Isaiah Rashad and the five-year gap
Five years separated this album from Rashad’s last stretch of new material, which gives IT'S BEEN AWFUL a practical weight beyond a normal release week. He does not just reappear; he re-enters with a project built around distance, pressure, and the emotional cost of staying visible.
The album opens up about the highs and lows of fame, and that framing keeps the record from drifting into pure mood music. Instead, it reads like a catalog of mixed outcomes: success sits next to stress, and the writing keeps circling what gets lost along the way.

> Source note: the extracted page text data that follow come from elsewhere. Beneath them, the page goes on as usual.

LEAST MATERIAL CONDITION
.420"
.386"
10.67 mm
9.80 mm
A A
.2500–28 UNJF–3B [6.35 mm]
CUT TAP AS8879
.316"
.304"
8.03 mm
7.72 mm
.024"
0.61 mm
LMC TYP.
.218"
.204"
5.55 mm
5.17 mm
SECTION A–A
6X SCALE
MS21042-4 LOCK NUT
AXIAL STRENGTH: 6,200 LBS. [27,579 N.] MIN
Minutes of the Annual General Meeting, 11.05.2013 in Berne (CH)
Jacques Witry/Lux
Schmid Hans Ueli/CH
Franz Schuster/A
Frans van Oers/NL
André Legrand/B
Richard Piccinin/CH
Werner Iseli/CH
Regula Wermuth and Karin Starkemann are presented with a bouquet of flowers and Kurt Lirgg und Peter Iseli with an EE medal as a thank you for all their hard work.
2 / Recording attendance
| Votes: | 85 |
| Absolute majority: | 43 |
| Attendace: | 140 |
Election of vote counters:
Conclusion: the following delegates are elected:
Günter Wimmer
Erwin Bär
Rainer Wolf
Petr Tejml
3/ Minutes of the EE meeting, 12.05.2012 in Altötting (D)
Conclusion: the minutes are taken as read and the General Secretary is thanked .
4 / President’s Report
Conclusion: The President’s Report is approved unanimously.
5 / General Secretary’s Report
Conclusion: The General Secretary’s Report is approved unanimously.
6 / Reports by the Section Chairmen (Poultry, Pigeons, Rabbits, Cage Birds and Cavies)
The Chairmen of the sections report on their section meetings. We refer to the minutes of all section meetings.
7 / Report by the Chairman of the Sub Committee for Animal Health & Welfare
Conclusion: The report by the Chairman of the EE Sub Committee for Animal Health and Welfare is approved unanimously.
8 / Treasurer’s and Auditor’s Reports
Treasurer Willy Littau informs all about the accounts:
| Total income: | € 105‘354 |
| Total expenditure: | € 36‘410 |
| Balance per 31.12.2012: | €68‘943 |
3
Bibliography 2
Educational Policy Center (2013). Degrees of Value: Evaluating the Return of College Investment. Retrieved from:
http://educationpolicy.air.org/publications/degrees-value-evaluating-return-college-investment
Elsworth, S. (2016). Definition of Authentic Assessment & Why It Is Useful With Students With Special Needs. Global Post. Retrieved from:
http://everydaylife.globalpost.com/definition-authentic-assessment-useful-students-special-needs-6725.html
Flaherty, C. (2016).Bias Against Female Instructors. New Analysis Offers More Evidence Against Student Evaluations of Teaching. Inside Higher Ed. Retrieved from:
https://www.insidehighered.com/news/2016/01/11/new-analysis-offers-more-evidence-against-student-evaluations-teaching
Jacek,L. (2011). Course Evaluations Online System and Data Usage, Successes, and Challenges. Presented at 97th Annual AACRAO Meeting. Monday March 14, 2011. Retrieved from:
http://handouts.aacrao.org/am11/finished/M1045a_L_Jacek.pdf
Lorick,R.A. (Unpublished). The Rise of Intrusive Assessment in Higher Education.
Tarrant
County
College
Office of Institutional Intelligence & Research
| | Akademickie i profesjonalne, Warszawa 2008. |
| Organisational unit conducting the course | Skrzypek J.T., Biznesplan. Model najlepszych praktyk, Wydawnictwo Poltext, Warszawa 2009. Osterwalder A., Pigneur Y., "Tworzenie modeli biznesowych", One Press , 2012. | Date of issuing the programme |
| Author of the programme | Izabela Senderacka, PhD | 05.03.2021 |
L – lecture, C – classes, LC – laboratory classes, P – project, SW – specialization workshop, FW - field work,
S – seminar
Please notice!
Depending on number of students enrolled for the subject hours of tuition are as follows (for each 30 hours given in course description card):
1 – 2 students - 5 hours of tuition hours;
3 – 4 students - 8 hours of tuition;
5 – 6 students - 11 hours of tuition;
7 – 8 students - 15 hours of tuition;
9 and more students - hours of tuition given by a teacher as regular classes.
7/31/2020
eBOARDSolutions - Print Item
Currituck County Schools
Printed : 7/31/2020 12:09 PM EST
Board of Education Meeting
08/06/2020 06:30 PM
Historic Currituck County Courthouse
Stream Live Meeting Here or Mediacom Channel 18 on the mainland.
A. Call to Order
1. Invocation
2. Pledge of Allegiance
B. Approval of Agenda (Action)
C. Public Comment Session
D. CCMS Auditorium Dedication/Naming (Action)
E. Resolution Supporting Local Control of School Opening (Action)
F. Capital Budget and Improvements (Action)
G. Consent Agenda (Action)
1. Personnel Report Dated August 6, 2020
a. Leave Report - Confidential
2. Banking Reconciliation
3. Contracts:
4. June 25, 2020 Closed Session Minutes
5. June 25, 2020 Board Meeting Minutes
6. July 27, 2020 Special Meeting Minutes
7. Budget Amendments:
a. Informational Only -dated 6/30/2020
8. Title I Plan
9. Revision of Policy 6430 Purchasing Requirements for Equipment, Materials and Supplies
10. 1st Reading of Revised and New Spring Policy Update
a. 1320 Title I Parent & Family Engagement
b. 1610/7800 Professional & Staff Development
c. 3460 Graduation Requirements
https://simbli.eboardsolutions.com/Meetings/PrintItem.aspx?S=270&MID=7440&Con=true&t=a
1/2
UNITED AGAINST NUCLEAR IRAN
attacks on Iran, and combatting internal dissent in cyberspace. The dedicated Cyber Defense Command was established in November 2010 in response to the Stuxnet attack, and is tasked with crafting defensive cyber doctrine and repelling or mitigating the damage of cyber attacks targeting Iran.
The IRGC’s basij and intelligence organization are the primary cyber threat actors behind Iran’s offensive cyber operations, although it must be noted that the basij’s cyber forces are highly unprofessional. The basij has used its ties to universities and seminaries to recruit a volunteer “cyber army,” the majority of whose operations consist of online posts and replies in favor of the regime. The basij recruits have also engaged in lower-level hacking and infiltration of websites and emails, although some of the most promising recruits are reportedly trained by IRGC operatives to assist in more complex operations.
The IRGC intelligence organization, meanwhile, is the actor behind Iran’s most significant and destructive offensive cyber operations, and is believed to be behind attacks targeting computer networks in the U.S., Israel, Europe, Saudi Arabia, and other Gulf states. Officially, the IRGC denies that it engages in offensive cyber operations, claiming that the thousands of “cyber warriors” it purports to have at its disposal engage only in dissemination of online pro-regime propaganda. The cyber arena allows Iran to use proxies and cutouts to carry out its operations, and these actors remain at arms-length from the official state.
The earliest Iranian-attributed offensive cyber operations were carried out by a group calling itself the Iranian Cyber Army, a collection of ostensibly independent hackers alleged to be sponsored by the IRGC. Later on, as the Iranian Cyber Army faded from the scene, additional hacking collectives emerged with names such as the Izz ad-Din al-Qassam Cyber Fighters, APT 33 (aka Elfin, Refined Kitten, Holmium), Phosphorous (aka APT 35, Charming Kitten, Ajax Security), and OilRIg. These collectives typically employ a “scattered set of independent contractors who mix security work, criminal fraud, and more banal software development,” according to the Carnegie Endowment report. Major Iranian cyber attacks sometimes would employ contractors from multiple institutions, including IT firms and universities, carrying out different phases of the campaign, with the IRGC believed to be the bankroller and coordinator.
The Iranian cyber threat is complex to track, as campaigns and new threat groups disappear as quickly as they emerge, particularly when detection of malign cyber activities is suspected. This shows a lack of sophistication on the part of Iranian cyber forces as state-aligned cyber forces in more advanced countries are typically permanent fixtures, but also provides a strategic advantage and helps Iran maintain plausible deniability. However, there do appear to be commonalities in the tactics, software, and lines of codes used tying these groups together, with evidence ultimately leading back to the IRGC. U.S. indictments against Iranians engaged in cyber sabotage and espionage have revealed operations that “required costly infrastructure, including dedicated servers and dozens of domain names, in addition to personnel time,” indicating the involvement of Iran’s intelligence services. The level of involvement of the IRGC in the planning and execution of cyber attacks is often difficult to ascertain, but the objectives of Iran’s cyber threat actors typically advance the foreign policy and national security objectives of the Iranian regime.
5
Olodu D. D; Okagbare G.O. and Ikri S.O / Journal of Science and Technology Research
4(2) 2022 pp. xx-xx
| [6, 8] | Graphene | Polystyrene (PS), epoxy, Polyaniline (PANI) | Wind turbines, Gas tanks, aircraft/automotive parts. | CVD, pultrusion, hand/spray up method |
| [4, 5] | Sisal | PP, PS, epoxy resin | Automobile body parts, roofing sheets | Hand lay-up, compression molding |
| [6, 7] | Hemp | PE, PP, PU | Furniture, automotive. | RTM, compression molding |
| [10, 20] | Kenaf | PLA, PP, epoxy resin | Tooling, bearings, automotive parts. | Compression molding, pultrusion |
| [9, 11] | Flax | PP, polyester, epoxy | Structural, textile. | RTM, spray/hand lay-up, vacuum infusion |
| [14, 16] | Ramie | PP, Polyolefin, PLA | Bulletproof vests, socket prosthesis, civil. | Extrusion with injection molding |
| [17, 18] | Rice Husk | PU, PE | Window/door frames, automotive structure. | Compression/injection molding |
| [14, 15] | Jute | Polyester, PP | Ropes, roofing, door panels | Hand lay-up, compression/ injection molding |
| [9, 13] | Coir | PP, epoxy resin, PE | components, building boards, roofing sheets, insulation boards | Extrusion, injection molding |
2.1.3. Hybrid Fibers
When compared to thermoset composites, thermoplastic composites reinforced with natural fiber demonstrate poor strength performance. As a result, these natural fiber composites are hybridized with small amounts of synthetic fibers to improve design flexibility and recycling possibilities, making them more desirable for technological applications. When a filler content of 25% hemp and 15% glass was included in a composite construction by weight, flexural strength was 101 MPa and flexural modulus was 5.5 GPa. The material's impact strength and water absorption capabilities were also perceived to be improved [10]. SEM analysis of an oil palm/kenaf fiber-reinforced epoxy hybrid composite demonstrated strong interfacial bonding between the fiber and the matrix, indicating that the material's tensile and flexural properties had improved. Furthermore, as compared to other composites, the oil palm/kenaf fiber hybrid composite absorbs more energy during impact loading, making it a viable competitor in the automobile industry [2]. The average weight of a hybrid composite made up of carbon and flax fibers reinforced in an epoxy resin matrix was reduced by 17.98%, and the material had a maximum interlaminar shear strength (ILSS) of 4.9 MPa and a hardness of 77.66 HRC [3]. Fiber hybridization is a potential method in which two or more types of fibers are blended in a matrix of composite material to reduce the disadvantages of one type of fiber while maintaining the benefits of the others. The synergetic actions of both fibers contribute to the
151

SZA, Dominic Fike, Juliam Sintonia
“BOY IN RED” features SZA, “CAMERAS” brings in Dominic Fike, and “DO I LOOK HIGH?” includes Juliam Sintonia. Those names matter here because the guest list is not scattered decoration; it sits inside a record the review describes as intentional.
The album also includes “SCARED 2 LOOK DOWN” and “HAPPY HOUR,” tracks that help anchor the project’s range without breaking its tone. The review says hearing one song in the context of the full album changed the writer’s mind, which is a useful signal that the sequencing does real work.
4/5 and the replay value
4/5 is the clearest shorthand for how IT'S BEEN AWFUL lands: not as a splashy comeback, but as a record with enough shape to reward repeat listening. The indie and alternative influences give it real character, while the hip-hop/R&B base keeps the album grounded.
For listeners, the practical takeaway is simple: this is not a one-pass release. Rashad has returned with a project that can be replayed, picked apart, and heard differently once the emotional details start to connect.